Wien (OTS) - Das Arbeitsmarktservice weist die heute, Donnerstag,
in einer Aussendung geäußerte Kritik des FPÖ-Abgeordneten Lausch an der betrieblichen Eingliederungsbeihilfe zurück. Der arbeitsmarktpolitische Nutzen der Eingliederungsbeihilfe, mit der die Beschäftigung von am Arbeitsmarkt benachteiligten Personen durch zeitlich befristete Lohnsubventionen gefördert wird, liegt auf der Hand. Die Wirkung der verschiedenen Maßnahmen der aktiven Arbeitsmarktpolitik werde laufend evaluiert, so das AMS. Jüngste Studienergebnisse zeigen, dass 60 Prozent der Personen, die durch zeitlich befristete Lohnsubventionen im Rahmen der Eingliederungsbeihilfe gefördert wurden, ein Jahr nach Ende der Förderung in einem aufrechten Beschäftigungsverhältnis stehen.
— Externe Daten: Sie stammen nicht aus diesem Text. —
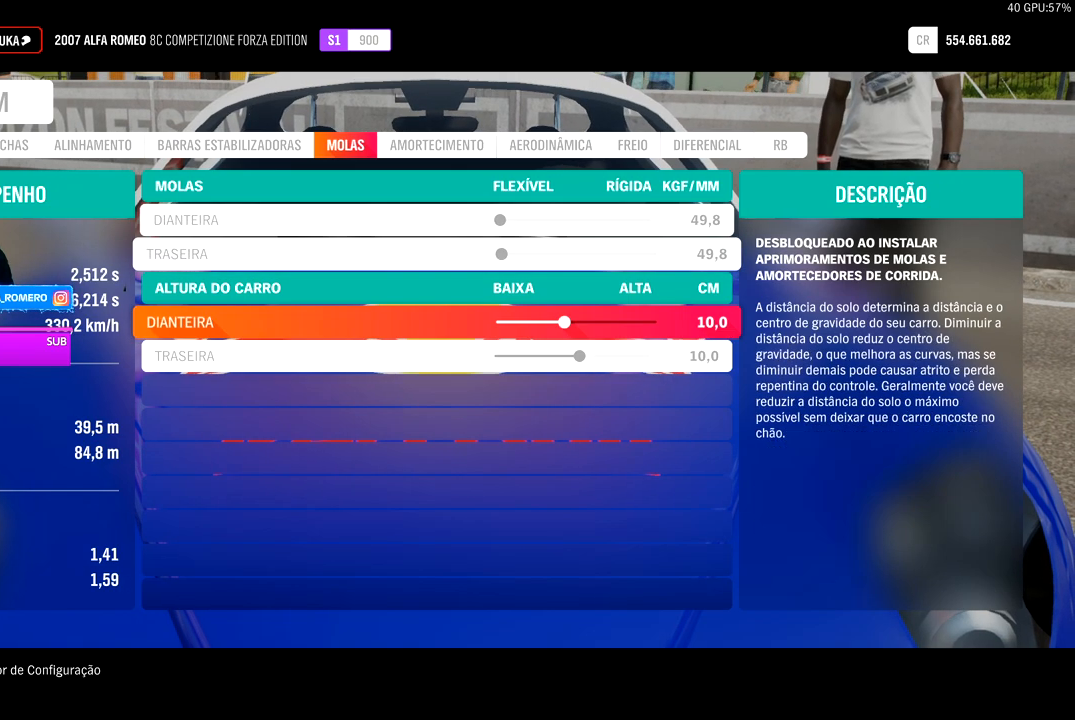
{"buttons": [], "left_stick": "center", "right_stick": "center", "events": [[333, "DPAD_DOWN", "down"], [417, "DPAD_DOWN", "up"]]}
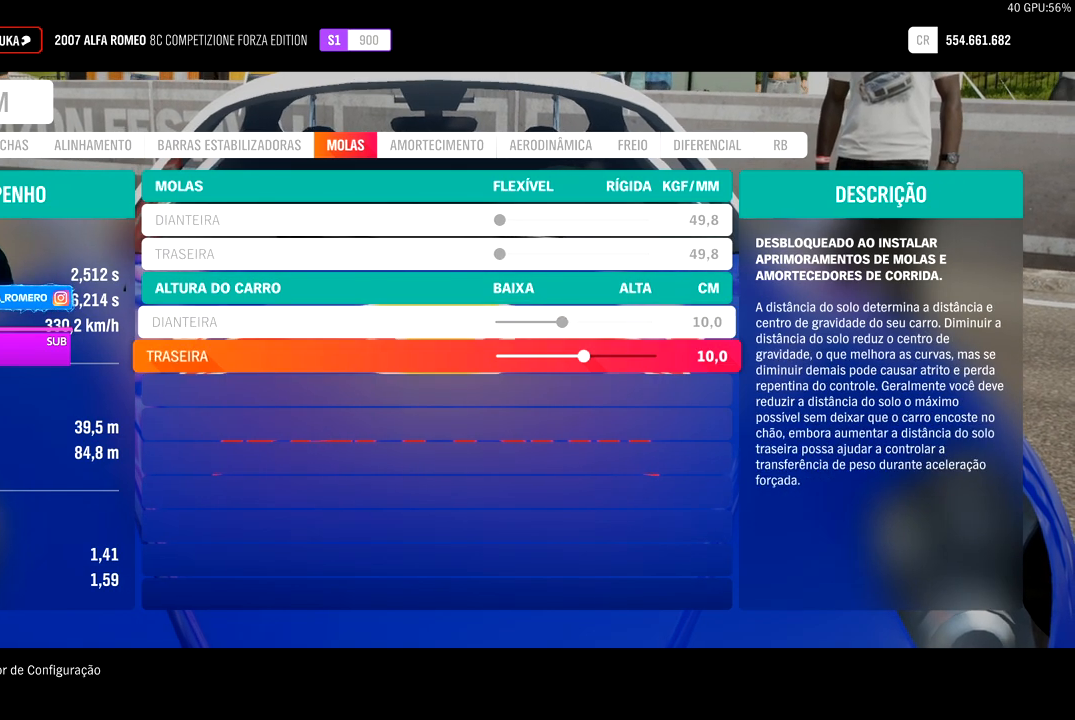
{"buttons": [], "left_stick": "center", "right_stick": "center", "events": [[167, "DPAD_UP", "down"], [217, "DPAD_UP", "up"], [383, "DPAD_DOWN", "down"], [433, "DPAD_DOWN", "up"]]}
Das Förderinstrument ist somit nicht nur eine erfolgreiche Einstiegshilfe für am Arbeitsmarkt benachteiligte Personen in den Arbeitsmarkt, sondern ermöglicht es vor allem Personen wie Behinderten, Älteren oder Lanmgzeitarbeitslosen, die bereits länger aus dem Arbeitsmarkt ausgegrenzt waren, wieder in das Erwerbsleben zurückzukehren.